#### TASK ITEM
Replace "равен" with "стоит" in the listing, changing nothing else, and write out the lines that begin at the line containing "TrueFi в Доллар США" and stop after the line containing "Luana Tiomi". Leave the pictures out of your answer.

#### MATERIAL SUPPLIED

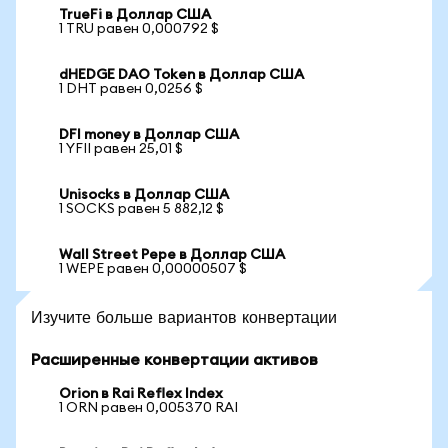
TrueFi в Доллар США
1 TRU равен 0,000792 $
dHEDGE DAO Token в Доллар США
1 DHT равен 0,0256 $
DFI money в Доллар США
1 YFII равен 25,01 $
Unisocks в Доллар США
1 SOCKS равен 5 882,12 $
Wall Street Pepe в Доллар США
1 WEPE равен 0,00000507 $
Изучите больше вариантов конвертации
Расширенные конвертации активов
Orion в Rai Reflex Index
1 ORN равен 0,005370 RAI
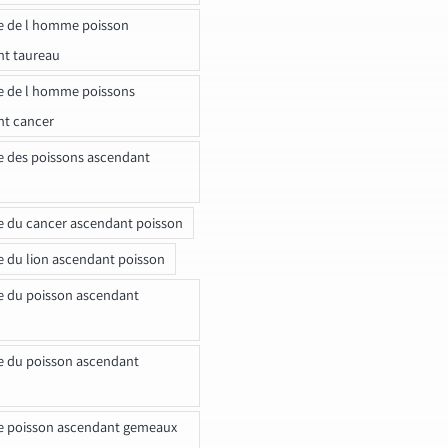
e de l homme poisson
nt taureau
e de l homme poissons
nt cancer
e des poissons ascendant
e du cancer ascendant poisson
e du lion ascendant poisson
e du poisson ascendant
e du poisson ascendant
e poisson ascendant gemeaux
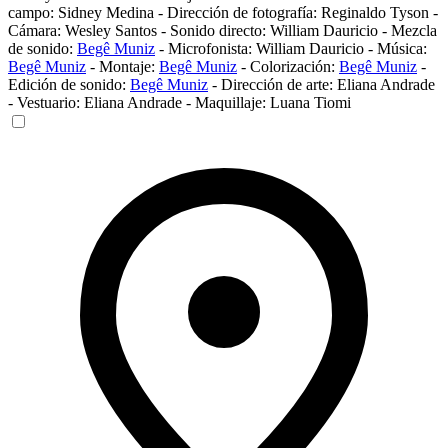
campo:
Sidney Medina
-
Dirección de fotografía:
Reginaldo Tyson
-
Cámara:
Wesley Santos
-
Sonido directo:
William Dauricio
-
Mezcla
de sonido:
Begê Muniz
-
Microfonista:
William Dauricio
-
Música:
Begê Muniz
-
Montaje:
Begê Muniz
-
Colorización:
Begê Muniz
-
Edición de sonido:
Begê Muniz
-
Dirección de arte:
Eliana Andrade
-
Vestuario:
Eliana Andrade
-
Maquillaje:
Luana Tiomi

* * *

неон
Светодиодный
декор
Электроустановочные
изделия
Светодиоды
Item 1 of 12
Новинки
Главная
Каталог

...

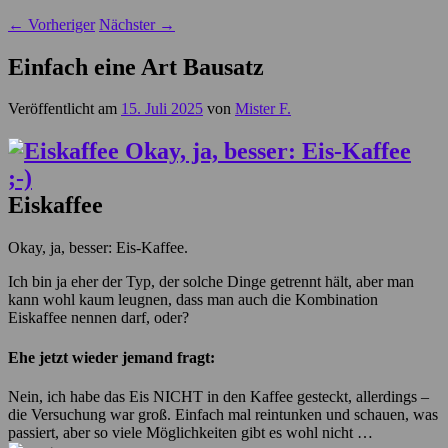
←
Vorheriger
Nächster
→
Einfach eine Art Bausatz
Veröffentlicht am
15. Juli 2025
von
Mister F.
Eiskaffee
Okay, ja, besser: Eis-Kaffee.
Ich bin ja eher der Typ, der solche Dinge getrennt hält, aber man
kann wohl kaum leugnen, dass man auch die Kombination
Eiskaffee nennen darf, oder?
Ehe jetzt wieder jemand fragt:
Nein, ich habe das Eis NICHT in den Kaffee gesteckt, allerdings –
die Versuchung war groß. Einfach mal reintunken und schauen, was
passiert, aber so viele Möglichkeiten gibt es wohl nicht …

#### SOLVED EXERCISE
TrueFi в Доллар США
1 TRU стоит 0,000792 $
dHEDGE DAO Token в Доллар США
1 DHT стоит 0,0256 $
DFI money в Доллар США
1 YFII стоит 25,01 $
Unisocks в Доллар США
1 SOCKS стоит 5 882,12 $
Wall Street Pepe в Доллар США
1 WEPE стоит 0,00000507 $
Изучите больше вариантов конвертации
Расширенные конвертации активов
Orion в Rai Reflex Index
1 ORN стоит 0,005370 RAI
e de l homme poisson
nt taureau
e de l homme poissons
nt cancer
e des poissons ascendant
e du cancer ascendant poisson
e du lion ascendant poisson
e du poisson ascendant
e du poisson ascendant
e poisson ascendant gemeaux
campo:
Sidney Medina
-
Dirección de fotografía:
Reginaldo Tyson
-
Cámara:
Wesley Santos
-
Sonido directo:
William Dauricio
-
Mezcla
de sonido:
Begê Muniz
-
Microfonista:
William Dauricio
-
Música:
Begê Muniz
-
Montaje:
Begê Muniz
-
Colorización:
Begê Muniz
-
Edición de sonido:
Begê Muniz
-
Dirección de arte:
Eliana Andrade
-
Vestuario:
Eliana Andrade
-
Maquillaje:
Luana Tiomi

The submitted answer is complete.